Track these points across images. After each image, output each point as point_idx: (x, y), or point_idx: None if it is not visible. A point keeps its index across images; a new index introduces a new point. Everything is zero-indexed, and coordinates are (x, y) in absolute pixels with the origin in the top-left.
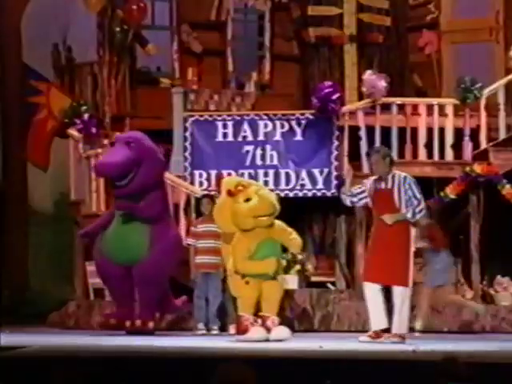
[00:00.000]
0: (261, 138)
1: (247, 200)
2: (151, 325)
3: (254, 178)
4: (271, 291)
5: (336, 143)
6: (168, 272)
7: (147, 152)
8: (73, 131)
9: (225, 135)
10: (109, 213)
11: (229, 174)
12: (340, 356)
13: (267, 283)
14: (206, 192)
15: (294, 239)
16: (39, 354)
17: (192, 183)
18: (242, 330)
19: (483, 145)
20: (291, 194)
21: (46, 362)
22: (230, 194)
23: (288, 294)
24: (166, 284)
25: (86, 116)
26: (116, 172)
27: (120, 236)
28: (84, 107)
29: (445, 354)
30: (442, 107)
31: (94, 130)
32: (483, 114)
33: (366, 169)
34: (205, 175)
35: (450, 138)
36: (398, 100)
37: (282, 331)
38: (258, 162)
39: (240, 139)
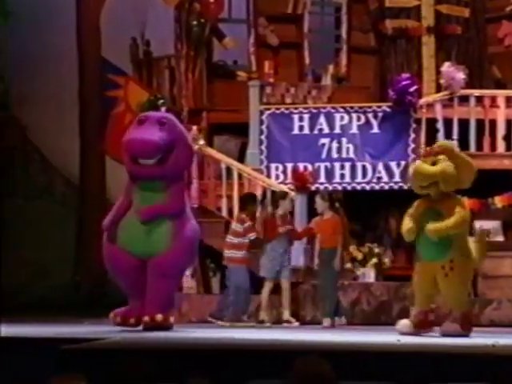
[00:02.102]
= = = = = = =
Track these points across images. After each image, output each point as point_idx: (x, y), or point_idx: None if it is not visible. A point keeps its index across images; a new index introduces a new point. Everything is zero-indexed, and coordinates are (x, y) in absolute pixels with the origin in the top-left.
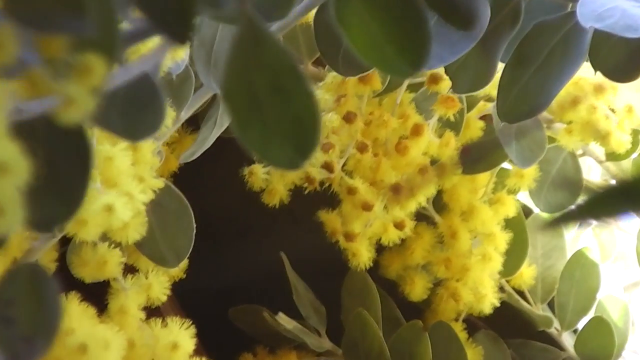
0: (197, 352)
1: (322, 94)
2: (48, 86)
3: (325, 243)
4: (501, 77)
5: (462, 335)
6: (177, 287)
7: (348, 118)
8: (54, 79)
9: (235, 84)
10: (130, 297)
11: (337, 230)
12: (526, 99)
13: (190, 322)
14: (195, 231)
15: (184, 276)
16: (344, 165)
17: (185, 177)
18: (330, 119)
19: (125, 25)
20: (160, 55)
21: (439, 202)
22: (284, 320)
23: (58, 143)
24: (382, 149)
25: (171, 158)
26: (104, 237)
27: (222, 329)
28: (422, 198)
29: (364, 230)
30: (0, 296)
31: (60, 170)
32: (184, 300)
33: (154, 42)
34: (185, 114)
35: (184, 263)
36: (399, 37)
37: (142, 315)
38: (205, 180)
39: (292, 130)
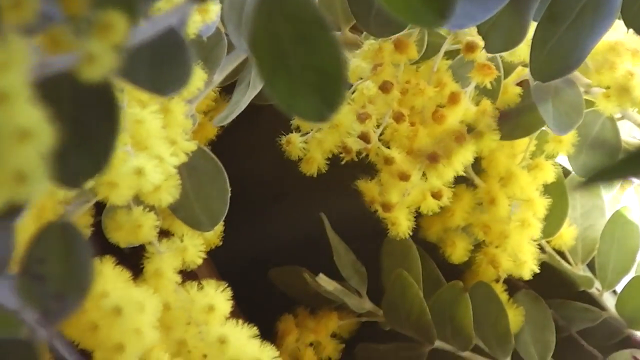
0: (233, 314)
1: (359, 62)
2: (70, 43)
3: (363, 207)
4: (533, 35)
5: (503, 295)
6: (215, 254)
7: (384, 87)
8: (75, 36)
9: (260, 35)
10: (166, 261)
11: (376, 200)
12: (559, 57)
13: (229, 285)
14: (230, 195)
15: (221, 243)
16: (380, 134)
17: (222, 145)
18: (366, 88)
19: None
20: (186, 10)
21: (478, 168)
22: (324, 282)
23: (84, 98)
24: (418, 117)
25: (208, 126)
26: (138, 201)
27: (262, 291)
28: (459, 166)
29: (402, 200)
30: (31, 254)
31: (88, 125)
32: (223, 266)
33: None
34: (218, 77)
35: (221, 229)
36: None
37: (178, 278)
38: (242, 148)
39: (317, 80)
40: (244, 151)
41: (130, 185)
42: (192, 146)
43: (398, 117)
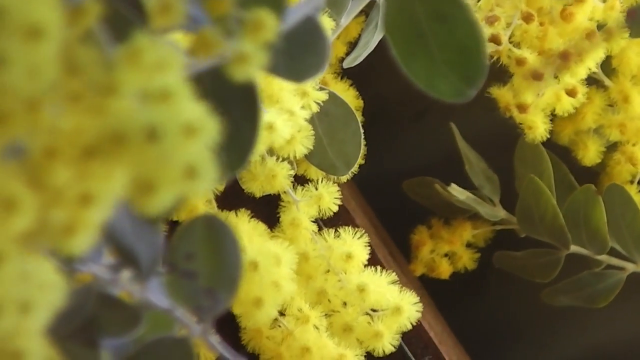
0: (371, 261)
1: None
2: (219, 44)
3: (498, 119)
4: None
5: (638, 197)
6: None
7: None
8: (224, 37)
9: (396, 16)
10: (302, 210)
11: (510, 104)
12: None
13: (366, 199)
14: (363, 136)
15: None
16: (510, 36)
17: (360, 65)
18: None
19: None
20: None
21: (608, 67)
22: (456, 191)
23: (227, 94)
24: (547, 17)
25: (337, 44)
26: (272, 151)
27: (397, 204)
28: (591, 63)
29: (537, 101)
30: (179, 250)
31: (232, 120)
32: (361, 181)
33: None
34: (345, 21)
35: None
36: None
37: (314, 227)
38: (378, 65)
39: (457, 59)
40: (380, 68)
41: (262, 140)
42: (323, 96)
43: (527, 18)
= = = = = = =
WHAT TO WORK ON >> Copy the lines above exactly, beginning at the line that has "32: (184, 300)" and stopping after the line that has "38: (205, 180)", and omit the rest.

OUTPUT >>
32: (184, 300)
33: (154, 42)
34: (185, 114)
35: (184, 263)
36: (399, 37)
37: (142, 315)
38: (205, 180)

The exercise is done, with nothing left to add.